General advice

If you have a pet, particularly a new puppy or kitten, look around your home and garden and think about what might interest an inquisitive animal.

Potential hazards include:
• Medicines left lying around.
• A bag on the floor – open or otherwise.
• Easy access to food items e.g. chocolate, sweets, etc.
• House plants and cut flowers
• Air freshening devices or pot pourri in an open bowl.
• Dropped or spilt medicines.
• Cigarettes or e-cigarettes (or their refills) lying around.
• Containers of cleaners, decorating products (such as paint, white spirit or mastics) or garden chemicals, especially if open.
• Edible or inedible items delivered through the post.
• Loose batteries left lying around.

Storage

• Store medicines and products in their original containers, out of sight and out of reach of pets.
• Ensure storage cupboard doors are closed securely.
• Replace the tops of containers securely after use.
• If you have medicines in your handbag keep them out of reach of pets.
• Clean up spills promptly.
• Keep the lid of dustbins firmly closed to prevent access.
• Dispose of unwanted medicines safety (ideally return them to your pharmacy).
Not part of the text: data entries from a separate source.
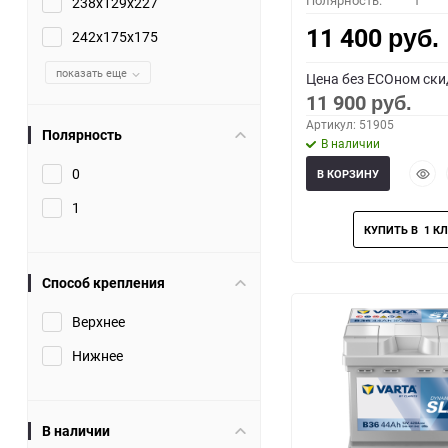
Полярность:
1
238x129x227
11 400
242x175x175
руб.
показать еще
Цена без ECOном ски
11 900
руб.
Артикул: 51905
Полярность
В наличии
Быст
0
В КОРЗИНУ
прос
1
Способ крепления
Верхнее
Нижнее
В наличии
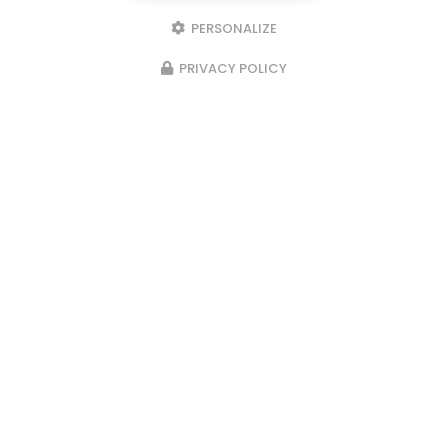
PERSONALIZE
PRIVACY POLICY
23/02/2026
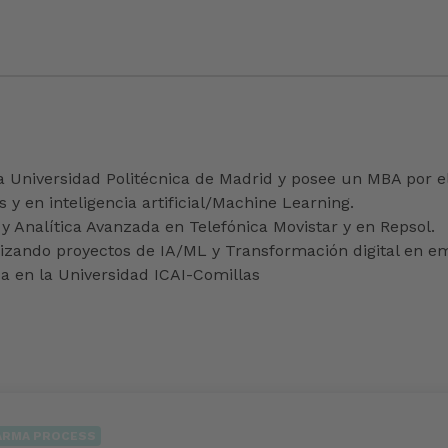
 Universidad Politécnica de Madrid y posee un MBA por el
 y en inteligencia artificial/Machine Learning.
y Analítica Avanzada en Telefónica Movistar y en Repsol.
ealizando proyectos de IA/ML y Transformación digital en e
da en la Universidad ICAI-Comillas
ARMA PROCESS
Take particular care with painkiller patches. Dispose of the used patch carefully by folding it firmly in half so that the sticky side sticks to itself. Place back in the pouch and dispose
of in the household waste or return to your pharmacist. Used patches contain enough drug to be harmful to animals and children if chewed or swallowed.

Using medicines

• Never give your pet a human medicine unless directed to do so by your vet.
• Read the label of any medicine before use and only use as directed by your vet.
• Do not allow your pet to lick your hands or skin after applying a cream or ointment – some human skin preparations are extremely toxic to pets.
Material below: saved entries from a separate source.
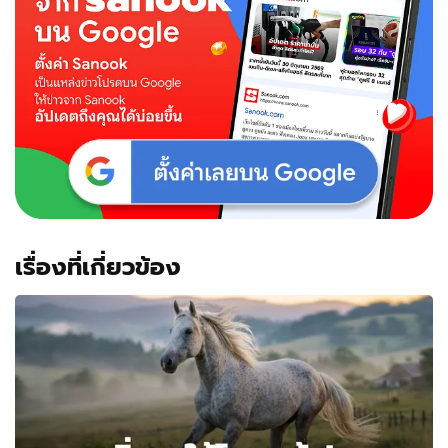
เรื่องที่เกี่ยวข้อง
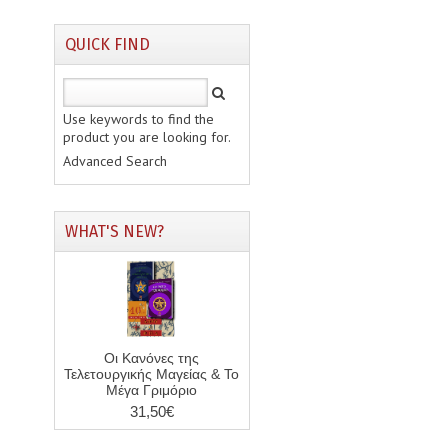
QUICK FIND
Use keywords to find the
product you are looking for.
Advanced Search
WHAT'S NEW?
Οι Κανόνες της
Τελετουργικής Μαγείας & Το
Μέγα Γριμόριο
31,50€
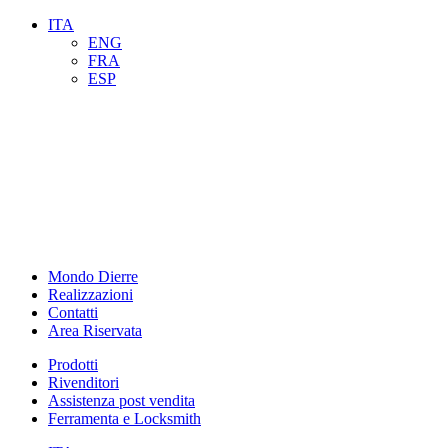
ITA
ENG
FRA
ESP
Mondo Dierre
Realizzazioni
Contatti
Area Riservata
Prodotti
Rivenditori
Assistenza post vendita
Ferramenta e Locksmith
Using household and garden products

• Always read the directions of household and garden products before use and use as directed.
• Prevent access to areas of the garden where pesticides, such as weed killers and slug baits, have been used – even if the packaging says ‘pet friendly’.
• Do not leave buckets or watering cans containing garden chemicals unattended.
• When using cleaning products keep pets away to prevent accidental exposure.
• Clean up spills promptly.

EMERGENCY ADVICE
• Call Animal PoisonLine on 01202 509000
• Remove your pet from the source of poison.
• If your pet has vomited, clean it up promptly to prevent your pet(s) or a child from eating it.
• If your pet has skin or fur contamination, wipe off the excess material and, if safe to do so, wash the affected area with detergent such as shampoo.
• If the material is greasy or sticky you could try rubbing butter or margarine on to the fur first and then wash this off with soap and water.
• Do not try to make your pet vomit – NEVER give salt water
• If you are advised to take your pet to the practice, collect a sample of the poison and take it with you. This could be the packaging, the container (if available) or a sample of plant material (e.g. leaves, flowers and berries).